-- start Data for the task --

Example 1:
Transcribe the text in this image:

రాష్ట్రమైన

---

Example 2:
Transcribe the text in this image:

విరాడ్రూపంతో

-- end Data for the task --

■ Objective:
Can you update the records above so that "Transcribe" becomes "Write out" throughout, leaving everything else unchanged?

■ Output of the exercise:
Example 1:
Write out the text in this image:

రాష్ట్రమైన

---

Example 2:
Write out the text in this image:

విరాడ్రూపంతో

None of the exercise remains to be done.